Après l’Indépendance de 1956 et surtout après la guerre de Bizerte en 1961, les Tunisiens ont « liquidé avec intelligence et souplesse les communautés juives ». Pas de brutalités ouvertes, comme d’autres pays arabes, mais étranglement économique pour les juifs, patentes commerciales non renouvelées, fonctionnaires non engagés, poste de médecins non reconduits a l’hôpital etc.
« Bourguiba n’a probablement, dit Memmi, jamais été hostile aux juifs mais sa police était toujours en retard quand les magasins des juifs étaient pillés »…
Le créateur du terme de judéité
Dans Portrait d’un Juif Memmi soulignera le caractère paradoxal de l’existence juive en Afrique du Nord et élargira même sa pensée : selon lui, il n’existe pas dans les sociétés chrétiennes ou arabes de position neutre vis-à-vis de la judéité, ni chez les juifs ni chez les non juifs. Ce terme de judéité, c’est lui qui le crée.
On imagine les réactions que cette affirmation a provoquées. Qu’importe. L’homme n’est pas simplifiable, c’est ce qu’il écrit et revendique au moins une triple identité, juive, française et tunisienne. Il propose plutôt le terme de juif-arabe. Avec trait d’union, ou de désunion, essentiel, car « si les arabes sont nos frères, ils sont aussi nos ennemis ». Memmi est l’homme de la démythification.
Non, les relations entre juifs et arabes n’étaient pas idylliques et non ce n’est pas la création de l’État d’Israël qui a gâché cette soit disant idylle. Nous y voilà. 45 ans après le Portrait du Colonisé, Memmi publie le Portrait du Décolonisé. Il rappelle que si la colonisation a produit une pensée essentialiste, ça s’est passé des deux cotés, devenant une véritable assignation identitaire, à laquelle les décolonisés devraient réfléchir. Depuis qu’ils sont libres, leur sort s’est dégradé. La corruption et le potentat ont entraîné une terrible misère.

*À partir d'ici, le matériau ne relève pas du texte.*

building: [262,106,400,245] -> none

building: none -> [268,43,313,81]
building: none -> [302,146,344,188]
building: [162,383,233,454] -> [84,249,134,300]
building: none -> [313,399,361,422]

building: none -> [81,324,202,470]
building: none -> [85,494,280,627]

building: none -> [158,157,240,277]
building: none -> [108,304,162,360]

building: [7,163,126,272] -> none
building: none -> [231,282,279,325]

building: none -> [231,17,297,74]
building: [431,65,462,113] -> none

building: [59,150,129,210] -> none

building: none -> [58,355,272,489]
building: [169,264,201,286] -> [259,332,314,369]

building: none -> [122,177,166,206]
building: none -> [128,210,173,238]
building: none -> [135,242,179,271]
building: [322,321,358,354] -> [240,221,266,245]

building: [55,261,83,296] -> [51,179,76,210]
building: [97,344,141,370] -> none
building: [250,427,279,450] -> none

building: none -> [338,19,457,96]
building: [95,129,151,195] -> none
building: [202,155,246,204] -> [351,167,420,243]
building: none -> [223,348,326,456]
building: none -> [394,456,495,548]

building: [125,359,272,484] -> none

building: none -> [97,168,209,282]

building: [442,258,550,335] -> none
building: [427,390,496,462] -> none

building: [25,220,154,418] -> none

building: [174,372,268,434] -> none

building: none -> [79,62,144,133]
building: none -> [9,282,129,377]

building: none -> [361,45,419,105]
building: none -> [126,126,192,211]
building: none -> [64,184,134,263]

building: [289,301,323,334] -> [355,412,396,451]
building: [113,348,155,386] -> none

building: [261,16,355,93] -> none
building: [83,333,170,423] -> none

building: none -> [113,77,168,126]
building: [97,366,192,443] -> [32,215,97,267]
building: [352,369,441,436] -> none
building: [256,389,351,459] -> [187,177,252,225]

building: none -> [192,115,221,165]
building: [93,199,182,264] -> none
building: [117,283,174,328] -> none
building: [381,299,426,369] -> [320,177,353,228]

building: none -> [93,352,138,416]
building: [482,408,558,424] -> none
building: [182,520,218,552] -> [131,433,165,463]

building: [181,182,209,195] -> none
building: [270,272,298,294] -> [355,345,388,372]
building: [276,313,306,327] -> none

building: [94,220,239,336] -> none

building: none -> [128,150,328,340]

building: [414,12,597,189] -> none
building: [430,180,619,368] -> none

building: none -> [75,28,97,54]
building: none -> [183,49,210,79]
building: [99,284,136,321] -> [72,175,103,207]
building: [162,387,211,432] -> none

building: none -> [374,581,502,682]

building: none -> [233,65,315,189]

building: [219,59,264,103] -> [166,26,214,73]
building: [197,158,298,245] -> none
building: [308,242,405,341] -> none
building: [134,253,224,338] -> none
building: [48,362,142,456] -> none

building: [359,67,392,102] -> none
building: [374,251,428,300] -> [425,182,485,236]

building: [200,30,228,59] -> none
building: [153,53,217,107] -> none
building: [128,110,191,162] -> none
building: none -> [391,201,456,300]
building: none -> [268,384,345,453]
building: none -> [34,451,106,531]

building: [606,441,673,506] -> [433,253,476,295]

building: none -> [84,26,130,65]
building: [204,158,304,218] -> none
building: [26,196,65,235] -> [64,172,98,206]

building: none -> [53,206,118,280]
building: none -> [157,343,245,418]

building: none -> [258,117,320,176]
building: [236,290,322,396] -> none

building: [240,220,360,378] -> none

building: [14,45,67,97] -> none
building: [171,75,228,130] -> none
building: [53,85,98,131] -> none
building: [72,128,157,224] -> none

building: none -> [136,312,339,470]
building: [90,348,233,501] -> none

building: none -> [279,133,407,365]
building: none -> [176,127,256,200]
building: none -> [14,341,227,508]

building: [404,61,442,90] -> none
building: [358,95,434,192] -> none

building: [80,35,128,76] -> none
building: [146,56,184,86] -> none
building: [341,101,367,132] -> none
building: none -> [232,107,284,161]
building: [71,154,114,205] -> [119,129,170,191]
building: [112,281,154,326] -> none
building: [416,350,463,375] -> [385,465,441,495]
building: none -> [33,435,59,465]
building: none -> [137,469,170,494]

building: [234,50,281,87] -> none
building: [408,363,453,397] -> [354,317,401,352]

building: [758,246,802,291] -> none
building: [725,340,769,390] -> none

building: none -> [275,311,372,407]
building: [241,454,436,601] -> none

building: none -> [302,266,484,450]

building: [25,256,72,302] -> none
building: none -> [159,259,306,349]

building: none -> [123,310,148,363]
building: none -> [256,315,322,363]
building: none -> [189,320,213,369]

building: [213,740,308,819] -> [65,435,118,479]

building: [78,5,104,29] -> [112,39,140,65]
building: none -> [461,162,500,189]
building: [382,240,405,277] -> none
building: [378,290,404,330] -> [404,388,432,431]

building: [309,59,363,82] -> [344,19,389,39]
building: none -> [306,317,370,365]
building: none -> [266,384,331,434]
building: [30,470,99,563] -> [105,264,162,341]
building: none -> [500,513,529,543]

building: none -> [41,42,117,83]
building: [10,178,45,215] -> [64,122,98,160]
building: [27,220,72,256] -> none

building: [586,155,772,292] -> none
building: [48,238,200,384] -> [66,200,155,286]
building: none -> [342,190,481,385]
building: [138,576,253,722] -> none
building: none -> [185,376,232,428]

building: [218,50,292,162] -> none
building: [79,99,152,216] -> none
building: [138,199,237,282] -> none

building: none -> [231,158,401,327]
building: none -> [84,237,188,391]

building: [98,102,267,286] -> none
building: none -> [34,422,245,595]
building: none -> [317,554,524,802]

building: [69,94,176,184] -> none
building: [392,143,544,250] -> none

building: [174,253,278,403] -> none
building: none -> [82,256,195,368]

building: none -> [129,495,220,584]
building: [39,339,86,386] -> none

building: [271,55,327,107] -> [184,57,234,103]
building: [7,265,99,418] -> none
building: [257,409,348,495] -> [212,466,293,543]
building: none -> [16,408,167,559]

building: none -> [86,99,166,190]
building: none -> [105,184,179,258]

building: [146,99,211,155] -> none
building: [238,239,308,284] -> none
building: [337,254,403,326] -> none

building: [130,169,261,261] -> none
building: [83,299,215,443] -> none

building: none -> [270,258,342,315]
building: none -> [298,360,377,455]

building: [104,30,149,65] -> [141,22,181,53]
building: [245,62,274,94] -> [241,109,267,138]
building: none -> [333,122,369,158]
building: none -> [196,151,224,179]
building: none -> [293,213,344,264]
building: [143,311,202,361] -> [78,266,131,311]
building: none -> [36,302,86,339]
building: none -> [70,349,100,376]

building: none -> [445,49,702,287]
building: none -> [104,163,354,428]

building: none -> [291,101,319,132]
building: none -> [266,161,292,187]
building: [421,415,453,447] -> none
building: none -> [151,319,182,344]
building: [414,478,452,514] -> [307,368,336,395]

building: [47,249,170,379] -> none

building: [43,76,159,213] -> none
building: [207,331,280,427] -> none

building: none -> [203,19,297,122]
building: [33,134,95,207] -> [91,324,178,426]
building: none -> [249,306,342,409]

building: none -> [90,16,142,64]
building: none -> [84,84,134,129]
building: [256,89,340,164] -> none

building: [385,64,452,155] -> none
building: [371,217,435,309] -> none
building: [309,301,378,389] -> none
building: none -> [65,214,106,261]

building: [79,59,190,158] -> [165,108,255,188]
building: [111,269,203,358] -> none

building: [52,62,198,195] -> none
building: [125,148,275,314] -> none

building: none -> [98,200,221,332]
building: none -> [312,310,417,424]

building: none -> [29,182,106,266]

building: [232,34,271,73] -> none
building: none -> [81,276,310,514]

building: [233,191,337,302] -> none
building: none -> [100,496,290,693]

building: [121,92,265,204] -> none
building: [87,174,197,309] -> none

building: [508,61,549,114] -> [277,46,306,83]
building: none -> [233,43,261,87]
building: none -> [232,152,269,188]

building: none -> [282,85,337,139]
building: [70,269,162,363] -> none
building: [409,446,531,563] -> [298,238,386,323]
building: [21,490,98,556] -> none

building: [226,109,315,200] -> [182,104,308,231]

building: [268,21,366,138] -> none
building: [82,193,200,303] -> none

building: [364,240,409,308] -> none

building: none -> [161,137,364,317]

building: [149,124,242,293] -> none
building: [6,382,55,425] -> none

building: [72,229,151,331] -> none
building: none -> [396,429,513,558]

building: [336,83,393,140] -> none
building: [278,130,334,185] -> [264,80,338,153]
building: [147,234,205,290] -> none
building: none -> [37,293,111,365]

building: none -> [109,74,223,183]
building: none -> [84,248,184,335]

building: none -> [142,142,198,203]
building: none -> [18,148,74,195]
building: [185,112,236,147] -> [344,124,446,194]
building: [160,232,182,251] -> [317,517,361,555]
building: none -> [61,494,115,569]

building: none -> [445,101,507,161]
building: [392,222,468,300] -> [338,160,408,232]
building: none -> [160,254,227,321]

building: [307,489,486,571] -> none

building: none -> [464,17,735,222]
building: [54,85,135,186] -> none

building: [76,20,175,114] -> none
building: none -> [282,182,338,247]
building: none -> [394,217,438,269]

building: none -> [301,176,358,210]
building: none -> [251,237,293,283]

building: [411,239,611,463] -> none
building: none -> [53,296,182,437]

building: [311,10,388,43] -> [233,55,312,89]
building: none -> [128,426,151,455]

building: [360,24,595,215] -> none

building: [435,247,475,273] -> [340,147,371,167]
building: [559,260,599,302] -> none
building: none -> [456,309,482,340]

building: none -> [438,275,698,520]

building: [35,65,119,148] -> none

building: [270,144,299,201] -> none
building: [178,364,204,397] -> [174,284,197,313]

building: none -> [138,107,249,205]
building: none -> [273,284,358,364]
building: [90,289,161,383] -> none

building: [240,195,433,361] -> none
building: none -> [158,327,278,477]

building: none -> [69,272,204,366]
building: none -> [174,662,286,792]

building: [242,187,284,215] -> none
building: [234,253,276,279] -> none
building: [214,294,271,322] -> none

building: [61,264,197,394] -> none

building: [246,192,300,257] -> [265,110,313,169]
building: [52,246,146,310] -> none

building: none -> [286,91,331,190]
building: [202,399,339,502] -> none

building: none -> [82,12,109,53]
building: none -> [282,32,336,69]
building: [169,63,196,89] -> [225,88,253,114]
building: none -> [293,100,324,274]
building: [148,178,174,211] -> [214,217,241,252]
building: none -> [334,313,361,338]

Les Arabes prisonniers de l’islam
Pour lui, le malheur des Arabes ne vient pas de l’existence d’Israël et le conflit israélo palestinien est surestimé et nourri de deux mythes : le premier, celui de la nation arabe unie et le deuxième qu’Israël est le cancer qui empêche cette union. Memmi dénonce aussi les intellectuels arabes, coupables selon lui de ne pas oser toucher aux textes, au Coran, comme de laisser le savoir et la pensée arabes figés dans un passé, riche, mais datant d’Averroès. Il serait temps pour eux de faire bouger les lignes et de se libérer, pour ce faire, du religieux.
Pendant le Printemps arabe il fut un des rares à ne pas s’enthousiasmer sans réserve, loin s’en faut.
Il faut voir l’émission « Ce Soir ou Jamais » de février 2011 où, face à des invités hostiles ou ricanant, dont Tarek Ramadan, Albert Memmi, 90 ans à l’époque, défend sa pensée avec calme. Courageux, libre, pluriel, Albert Memmi a vécu et écrit intensément le siècle et nous a donné des clefs pour appréhender l’avenir. Il faut lire et faire lire son œuvre.